Fiume era una città a maggioranza italiana, ma non era stata assegnata all’Italia dopo la guerra. Questo “oltraggio” alimentò il malcontento dei nazionalisti, che ritenevano l’esito del conflitto una “vittoria mutilata”. D’Annunzio, sfruttando il fermento patriottico, decise di agire per conto proprio, in una sorta di rivoluzione romantica e militarista.

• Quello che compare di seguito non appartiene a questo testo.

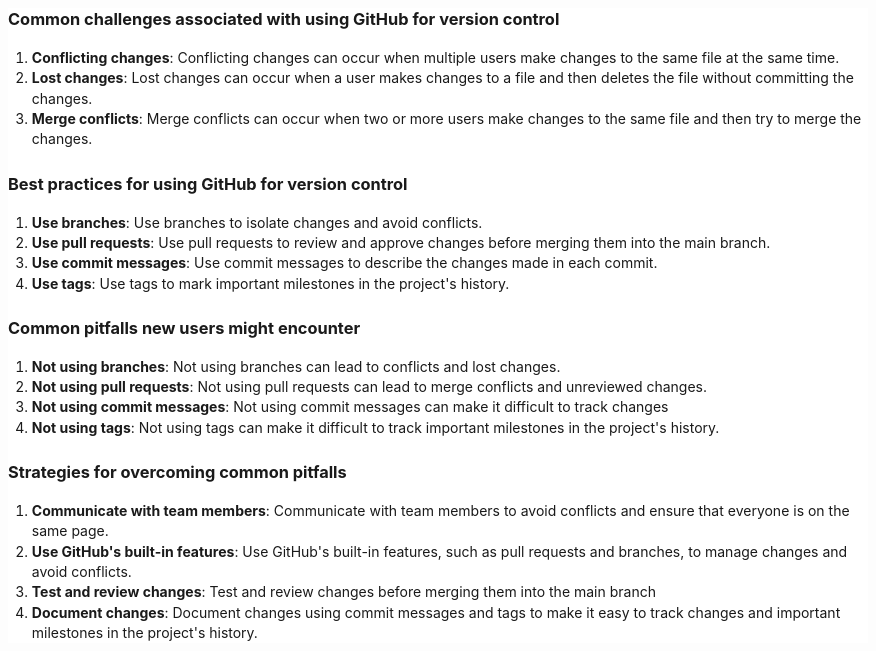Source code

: ### Common challenges associated with using GitHub for version control
1.  **Conflicting changes**: Conflicting changes can occur when multiple users make changes to the
same file at the same time.
2.  **Lost changes**: Lost changes can occur when a user makes changes to a file and
then deletes the file without committing the changes.
3.  **Merge conflicts**: Merge conflicts can occur when two or more users make changes to the
same file and then try to merge the changes.

### Best practices for using GitHub for version control
1.  **Use branches**: Use branches to isolate changes and avoid conflicts.
2.  **Use pull requests**: Use pull requests to review and approve changes before merging them into
the main branch.
3.  **Use commit messages**: Use commit messages to describe the changes made in each commit.
4.  **Use tags**: Use tags to mark important milestones in the project's history.

### Common pitfalls new users might encounter
1.  **Not using branches**: Not using branches can lead to conflicts and lost changes.
2.  **Not using pull requests**: Not using pull requests can lead to merge conflicts and
unreviewed changes.
3.  **Not using commit messages**: Not using commit messages can make it difficult to track changes
4.  **Not using tags**: Not using tags can make it difficult to track important milestones in
the project's history.

### Strategies for overcoming common pitfalls
1.  **Communicate with team members**: Communicate with team members to avoid conflicts and ensure
that everyone is on the same page.
2.  **Use GitHub's built-in features**: Use GitHub's built-in features, such as
pull requests and branches, to manage changes and avoid conflicts.
3.  **Test and review changes**: Test and review changes before merging them into the main branch  
4.  **Document changes**: Document changes using commit messages and tags to make it easy to track
changes and important milestones in the project's history.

L’intera azione, che ebbe una durata di circa 16 mesi, fu accompagnata dal grido di battaglia “O Fiume o morte!”.
Durante l’occupazione, D’Annunzio instaurò un governo autonomo, proclamando la Reggenza del Carnaro, con una costituzione originale e visionaria, scritta dal sindacalista rivoluzionario Alceste de Ambris e modificata in parte da D’Annunzio stesso: prevedeva, assieme alle varie leggi e regolamenti, numerosi diritti per i lavoratori, le pensioni di invalidità, l’habeas corpus, il suffragio universale maschile e femminile, la libertà di opinione, di religione e di orientamento sessuale, la depenalizzazione dell’omosessualità, la funzione sociale della proprietà privata, le autonomie locali e il risarcimento degli errori giudiziari, il tutto molto tempo prima di altre carte costituzionali dell’epoca. Tuttavia, il progetto era destinato a scontrarsi con la realtà.
Il governo italiano, imbarazzato e sotto pressione internazionale, prima isolò politicamente D’Annunzio, poi passò all’azione: nel dicembre 1920, con il cosiddetto Natale di Sangue, l’esercito italiano bombardò Fiume e costrinse i legionari alla resa. Il 31 dicembre 1920, D’Annunzio firmò la resa che portò alla costituzione dello “Stato libero di Fiume”, e in seguito i legionari lasciarono la città.
La presa di Fiume fu un gesto teatrale e rivoluzionario, un’estetizzazione della politica. D’Annunzio, con la sua impresa, influenzò profondamente il clima politico degli anni a venire.